##### Exercise data
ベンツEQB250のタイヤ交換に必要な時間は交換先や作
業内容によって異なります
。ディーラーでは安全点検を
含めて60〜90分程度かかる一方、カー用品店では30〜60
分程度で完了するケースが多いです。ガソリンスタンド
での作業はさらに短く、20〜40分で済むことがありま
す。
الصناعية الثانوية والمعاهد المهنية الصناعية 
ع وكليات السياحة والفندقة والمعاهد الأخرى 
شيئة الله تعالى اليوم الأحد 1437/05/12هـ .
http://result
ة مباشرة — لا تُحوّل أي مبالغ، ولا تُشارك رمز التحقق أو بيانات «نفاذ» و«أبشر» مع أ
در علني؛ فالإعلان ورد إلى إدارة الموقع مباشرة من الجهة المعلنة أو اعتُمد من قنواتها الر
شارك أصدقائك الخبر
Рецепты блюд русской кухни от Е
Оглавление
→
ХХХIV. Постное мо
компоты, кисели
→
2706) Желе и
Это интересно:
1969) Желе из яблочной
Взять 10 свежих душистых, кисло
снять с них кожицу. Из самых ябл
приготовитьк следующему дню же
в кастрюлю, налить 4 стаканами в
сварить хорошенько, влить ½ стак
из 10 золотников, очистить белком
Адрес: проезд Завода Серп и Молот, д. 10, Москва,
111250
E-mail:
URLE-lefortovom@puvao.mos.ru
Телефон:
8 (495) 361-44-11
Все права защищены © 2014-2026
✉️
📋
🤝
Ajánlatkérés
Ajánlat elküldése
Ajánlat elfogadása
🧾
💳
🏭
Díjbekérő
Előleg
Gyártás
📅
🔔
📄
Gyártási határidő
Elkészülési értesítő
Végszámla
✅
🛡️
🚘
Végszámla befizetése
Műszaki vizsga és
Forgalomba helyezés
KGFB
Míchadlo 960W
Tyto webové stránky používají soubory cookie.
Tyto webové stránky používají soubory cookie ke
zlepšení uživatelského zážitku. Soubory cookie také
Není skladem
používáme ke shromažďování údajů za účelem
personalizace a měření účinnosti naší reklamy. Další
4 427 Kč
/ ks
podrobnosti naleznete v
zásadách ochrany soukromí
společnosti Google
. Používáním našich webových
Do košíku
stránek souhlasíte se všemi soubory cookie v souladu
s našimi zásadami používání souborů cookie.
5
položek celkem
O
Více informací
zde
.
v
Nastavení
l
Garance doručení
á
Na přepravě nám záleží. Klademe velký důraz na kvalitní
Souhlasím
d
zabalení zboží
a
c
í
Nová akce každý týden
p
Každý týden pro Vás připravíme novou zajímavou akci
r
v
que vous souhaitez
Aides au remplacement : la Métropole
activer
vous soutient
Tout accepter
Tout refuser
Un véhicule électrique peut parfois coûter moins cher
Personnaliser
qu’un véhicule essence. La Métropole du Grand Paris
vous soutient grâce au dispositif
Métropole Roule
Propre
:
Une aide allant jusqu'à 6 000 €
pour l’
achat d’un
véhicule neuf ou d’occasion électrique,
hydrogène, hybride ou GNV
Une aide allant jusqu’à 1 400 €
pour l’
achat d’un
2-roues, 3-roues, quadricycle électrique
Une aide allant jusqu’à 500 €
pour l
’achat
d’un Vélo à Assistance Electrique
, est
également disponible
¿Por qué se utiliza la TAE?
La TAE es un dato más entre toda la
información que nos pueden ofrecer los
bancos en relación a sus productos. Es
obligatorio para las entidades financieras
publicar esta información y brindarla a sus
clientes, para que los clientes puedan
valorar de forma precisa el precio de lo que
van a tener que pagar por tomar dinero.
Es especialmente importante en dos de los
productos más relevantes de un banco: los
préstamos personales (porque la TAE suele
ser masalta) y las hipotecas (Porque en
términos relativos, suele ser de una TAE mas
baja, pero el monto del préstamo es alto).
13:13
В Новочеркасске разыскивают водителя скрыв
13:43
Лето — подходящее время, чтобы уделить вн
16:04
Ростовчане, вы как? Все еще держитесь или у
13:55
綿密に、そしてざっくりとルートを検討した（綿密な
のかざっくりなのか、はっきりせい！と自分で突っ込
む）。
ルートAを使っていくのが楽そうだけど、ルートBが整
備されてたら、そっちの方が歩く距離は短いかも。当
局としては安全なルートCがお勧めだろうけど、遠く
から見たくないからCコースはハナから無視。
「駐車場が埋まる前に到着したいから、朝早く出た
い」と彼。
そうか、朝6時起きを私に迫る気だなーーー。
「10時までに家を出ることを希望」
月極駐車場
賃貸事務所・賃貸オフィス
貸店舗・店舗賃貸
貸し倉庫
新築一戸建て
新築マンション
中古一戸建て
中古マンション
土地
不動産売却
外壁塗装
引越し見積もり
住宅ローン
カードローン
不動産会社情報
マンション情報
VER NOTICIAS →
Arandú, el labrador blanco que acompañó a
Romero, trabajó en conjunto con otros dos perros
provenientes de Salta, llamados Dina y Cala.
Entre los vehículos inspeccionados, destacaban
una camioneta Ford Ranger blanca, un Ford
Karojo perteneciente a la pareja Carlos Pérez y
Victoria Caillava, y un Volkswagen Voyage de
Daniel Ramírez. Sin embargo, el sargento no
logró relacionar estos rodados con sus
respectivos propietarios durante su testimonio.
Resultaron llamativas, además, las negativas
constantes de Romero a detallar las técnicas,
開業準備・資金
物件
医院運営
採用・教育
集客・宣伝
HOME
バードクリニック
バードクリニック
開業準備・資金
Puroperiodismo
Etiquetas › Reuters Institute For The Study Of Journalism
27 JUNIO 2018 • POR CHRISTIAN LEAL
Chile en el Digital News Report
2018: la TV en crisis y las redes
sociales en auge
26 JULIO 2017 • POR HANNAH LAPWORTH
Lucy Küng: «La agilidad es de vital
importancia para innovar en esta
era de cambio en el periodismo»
##########
#### Required action
Show all lines above containing "webové".

#### Task output
Tyto webové stránky používají soubory cookie.
Tyto webové stránky používají soubory cookie ke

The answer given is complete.